Edmund S. Crelin, PhD, professor of Anatomy at the Yale University School of Medicine, testified that:

Nerves do not give off a flow of energy. Nerves are gland cells. They produce and release a hormone that causes the inhibition or the contraction of muscle cells and the inhibition or enhancement of secretion by a gland cell that includes another nerve cell. That is all they do, no more, no less. They do not actually conduct electricity or any other form of energy.
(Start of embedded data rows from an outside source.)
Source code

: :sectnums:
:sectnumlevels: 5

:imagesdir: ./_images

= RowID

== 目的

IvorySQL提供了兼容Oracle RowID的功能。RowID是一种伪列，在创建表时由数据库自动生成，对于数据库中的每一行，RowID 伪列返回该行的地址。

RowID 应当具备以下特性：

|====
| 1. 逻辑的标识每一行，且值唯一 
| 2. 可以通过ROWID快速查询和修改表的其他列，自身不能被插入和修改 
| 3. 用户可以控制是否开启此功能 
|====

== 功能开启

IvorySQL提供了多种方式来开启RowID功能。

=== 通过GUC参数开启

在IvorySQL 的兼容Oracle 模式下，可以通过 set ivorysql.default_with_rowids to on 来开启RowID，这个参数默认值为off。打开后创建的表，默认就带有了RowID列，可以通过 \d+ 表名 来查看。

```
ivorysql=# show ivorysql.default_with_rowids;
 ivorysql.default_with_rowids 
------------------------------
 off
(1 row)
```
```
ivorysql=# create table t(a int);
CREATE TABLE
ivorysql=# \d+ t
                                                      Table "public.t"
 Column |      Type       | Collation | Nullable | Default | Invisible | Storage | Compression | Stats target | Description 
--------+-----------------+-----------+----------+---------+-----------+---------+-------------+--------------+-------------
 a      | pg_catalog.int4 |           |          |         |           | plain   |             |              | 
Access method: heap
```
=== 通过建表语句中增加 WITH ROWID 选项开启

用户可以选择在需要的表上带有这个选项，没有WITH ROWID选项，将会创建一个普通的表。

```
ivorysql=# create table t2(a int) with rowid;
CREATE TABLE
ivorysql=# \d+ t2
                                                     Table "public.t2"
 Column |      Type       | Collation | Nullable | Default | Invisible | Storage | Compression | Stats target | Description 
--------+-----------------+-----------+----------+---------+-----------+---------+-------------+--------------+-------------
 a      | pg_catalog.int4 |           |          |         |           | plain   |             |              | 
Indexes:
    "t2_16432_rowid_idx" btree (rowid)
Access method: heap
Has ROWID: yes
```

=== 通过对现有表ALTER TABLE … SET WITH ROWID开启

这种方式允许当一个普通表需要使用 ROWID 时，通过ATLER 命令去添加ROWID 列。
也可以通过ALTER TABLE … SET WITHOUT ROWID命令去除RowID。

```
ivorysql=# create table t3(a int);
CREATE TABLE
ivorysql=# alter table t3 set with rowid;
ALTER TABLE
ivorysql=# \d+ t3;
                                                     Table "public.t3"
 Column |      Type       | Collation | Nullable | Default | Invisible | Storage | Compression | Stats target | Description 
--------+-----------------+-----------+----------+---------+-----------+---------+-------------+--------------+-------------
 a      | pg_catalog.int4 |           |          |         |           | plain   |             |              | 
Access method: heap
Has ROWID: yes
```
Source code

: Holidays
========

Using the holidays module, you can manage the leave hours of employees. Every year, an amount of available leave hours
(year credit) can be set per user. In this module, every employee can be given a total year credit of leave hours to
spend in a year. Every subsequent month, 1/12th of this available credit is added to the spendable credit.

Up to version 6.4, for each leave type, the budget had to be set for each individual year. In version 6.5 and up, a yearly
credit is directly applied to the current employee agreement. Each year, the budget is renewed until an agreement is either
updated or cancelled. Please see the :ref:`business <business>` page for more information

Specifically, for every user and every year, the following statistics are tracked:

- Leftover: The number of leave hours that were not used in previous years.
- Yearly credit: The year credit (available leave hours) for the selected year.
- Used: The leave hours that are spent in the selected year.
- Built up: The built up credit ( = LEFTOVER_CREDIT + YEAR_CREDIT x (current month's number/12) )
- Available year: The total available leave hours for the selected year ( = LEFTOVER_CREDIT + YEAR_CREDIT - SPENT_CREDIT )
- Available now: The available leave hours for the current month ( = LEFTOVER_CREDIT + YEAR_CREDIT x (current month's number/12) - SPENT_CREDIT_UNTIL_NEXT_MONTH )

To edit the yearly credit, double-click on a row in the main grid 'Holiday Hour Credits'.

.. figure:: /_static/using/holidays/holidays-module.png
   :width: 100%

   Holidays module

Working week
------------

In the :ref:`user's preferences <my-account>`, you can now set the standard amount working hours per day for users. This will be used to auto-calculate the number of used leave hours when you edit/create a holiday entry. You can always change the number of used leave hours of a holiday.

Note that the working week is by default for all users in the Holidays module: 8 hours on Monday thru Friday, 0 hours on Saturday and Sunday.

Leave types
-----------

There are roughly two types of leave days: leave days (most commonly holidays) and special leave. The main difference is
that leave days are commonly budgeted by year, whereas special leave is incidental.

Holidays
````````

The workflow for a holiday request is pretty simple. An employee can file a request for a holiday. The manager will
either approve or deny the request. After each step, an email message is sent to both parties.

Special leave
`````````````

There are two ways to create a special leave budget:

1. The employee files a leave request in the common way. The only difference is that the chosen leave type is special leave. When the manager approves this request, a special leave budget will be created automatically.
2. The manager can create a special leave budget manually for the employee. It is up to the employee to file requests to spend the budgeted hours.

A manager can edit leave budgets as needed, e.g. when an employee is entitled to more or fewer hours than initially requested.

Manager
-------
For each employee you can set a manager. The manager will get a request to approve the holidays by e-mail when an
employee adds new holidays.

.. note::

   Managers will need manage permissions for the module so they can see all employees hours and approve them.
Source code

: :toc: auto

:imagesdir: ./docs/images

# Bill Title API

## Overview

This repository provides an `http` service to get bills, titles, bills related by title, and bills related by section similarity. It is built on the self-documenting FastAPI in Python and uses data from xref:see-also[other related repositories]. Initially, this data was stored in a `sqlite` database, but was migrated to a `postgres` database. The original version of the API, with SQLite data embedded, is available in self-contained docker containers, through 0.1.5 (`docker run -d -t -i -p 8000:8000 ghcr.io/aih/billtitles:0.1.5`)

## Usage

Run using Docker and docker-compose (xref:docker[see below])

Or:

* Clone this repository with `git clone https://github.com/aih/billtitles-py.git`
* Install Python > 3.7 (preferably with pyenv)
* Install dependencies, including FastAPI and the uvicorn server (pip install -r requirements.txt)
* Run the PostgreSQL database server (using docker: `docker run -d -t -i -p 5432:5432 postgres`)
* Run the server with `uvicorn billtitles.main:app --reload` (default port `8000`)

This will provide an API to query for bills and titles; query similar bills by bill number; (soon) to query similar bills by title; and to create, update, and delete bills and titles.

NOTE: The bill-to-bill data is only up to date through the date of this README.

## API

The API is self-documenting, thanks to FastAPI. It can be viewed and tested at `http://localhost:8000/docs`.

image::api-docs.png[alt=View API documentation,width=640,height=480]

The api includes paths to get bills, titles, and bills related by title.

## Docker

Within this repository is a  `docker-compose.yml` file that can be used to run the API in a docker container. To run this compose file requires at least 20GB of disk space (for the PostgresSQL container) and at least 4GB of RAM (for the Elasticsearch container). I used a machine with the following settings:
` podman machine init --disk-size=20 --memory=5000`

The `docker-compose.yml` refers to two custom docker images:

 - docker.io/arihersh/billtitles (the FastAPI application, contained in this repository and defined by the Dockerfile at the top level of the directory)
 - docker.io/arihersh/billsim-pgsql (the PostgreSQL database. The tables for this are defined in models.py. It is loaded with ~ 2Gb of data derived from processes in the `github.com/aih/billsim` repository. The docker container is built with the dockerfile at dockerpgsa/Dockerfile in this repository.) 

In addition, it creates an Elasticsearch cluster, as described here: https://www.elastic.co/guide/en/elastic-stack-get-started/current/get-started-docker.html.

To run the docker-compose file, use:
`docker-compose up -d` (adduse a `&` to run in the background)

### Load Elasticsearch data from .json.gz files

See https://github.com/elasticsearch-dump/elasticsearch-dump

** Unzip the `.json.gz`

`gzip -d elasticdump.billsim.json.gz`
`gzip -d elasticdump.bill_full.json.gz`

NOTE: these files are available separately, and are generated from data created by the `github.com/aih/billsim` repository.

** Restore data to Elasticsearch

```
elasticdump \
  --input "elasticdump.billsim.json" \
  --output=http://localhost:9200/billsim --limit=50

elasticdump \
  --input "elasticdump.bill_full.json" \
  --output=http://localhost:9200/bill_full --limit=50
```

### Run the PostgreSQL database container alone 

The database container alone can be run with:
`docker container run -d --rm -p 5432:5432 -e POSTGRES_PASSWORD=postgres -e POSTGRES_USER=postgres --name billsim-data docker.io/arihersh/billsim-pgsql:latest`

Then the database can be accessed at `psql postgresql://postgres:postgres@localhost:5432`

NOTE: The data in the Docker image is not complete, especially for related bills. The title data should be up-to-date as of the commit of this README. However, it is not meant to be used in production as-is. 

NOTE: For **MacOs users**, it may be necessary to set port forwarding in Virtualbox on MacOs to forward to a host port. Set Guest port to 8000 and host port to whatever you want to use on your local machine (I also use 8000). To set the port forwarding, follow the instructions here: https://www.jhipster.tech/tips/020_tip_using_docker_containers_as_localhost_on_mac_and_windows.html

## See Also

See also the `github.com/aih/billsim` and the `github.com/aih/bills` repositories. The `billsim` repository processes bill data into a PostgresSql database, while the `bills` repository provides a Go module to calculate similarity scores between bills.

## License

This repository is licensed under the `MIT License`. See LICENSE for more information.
When a nerve cell undergoes its function of secreting a hormone, changes occur in its outer cell membrane that allow electrically-charged ions to move in and out of the cell in a step-wise fashion along the full extent of the nerve. This is what really occurs when a nerve is described as "conducting an impulse" or "firing." A spinal nerve at the intervertebral opening is actually a thin tube of connective tissue containing the extensions of millions of nerve cells. These extensions are the axons that are also described as "fibers." This latter term is misleading because it connotes a certain firmness such as fine wires would have. Nothing could be more incorrect. The axons are delicate, flimsy structures. Since they are merely elongated or drawn out parts of cells they need nourishment along with the cells that make up their sheaths. Therefore, delicate blood vessels are contained in what is called a nerve at the visible level. If compression of a nerve does not directly kill the axons, the axons may die because the compression cuts off the flow of blood in the vessels of the nerve. Compression of a nerve cell anywhere along its extent can cause it to secrete its hormone. If it is a sensory nerve cell, it can cause the brain to experience pain. If it is a motor nerve cell, the hormone can cause a muscle cell to contract.

If the motor nerve cells to a skeletal (voluntary) muscle die, the muscle will be paralyzed and also die. This is because the motor nerve cells continuously supply skeletal muscle cells with substances needed for their survival, above and beyond the hormone the nerve cells secrete to make the muscle contract. This is not the case with the motor nerve cells to glands, heart muscle, or smooth (involuntary) muscle. Complete severance of the motor nerves from the spinal nerves to the heart, glands (salivary, thyroid, liver, pancreas, etc.), and smooth muscle of the lungs, esophagus, stomach, gall bladder, intestines, etc., has only transient effects. The gland cells and smooth and cardiac muscle cells not only survive, but function normally. They surely do not become diseased.

This was in response to a Pennsylvania chiropractor's claim that pinched nerves caused a reduction in the flow of "nerve energy" to some part of the body, with detrimental effects to that part of the body's health.